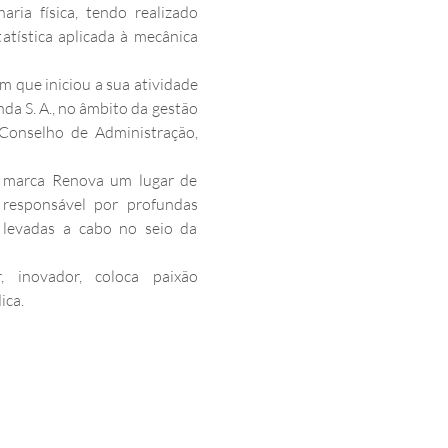
ria física, tendo realizado 
tatística aplicada à mecânica 
 que iniciou a sua atividade 
a S. A., no âmbito da gestão 
Conselho de Administração, 
 marca Renova um lugar de 
i responsável por profundas 
 levadas a cabo no seio da 
r, inovador, coloca paixão 
ica.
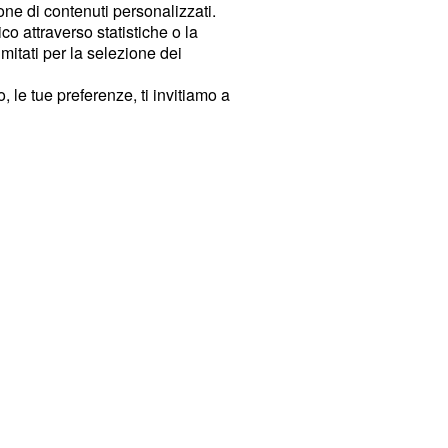
ione di contenuti personalizzati.
o attraverso statistiche o la
imitati per la selezione dei
 le tue preferenze, ti invitiamo a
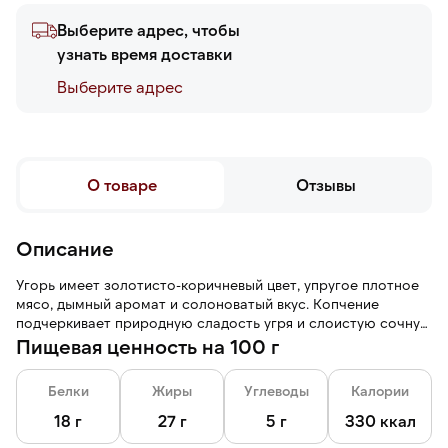
Выберите адрес, чтобы
узнать время доставки
Выберите адреc
О товаре
Отзывы
Описание
Угорь имеет золотисто-коричневый цвет, упругое плотное
мясо, дымный аромат и солоноватый вкус. Копчение
подчеркивает природную сладость угря и слоистую сочную
текстуру.
Пищевая ценность на 100 г
Белки
Жиры
Углеводы
Калории
18 г
27 г
5 г
330 ккал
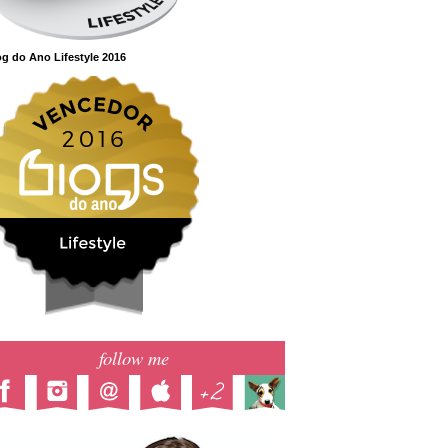
g do Ano Lifestyle 2016
follow me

::::::

• Task instructions: Take each line from the records and copy it unchanged, leaving images out.

• Solution to the problem:
ria física, tendo realizado 
tatística aplicada à mecânica 
 que iniciou a sua atividade 
a S. A., no âmbito da gestão 
Conselho de Administração, 
 marca Renova um lugar de 
i responsável por profundas 
 levadas a cabo no seio da 
r, inovador, coloca paixão 
ica.
ione di contenuti personalizzati.
o attraverso statistiche o la
imitati per la selezione dei
 le tue preferenze, ti invitiamo a
Выберите адрес, чтобы
узнать время доставки
Выберите адреc
О товаре
Отзывы
Описание
Угорь имеет золотисто-коричневый цвет, упругое плотное
мясо, дымный аромат и солоноватый вкус. Копчение
подчеркивает природную сладость угря и слоистую сочную
текстуру.
Пищевая ценность на 100 г
Белки
Жиры
Углеводы
Калории
18 г
27 г
5 г
330 ккал
g do Ano Lifestyle 2016
follow me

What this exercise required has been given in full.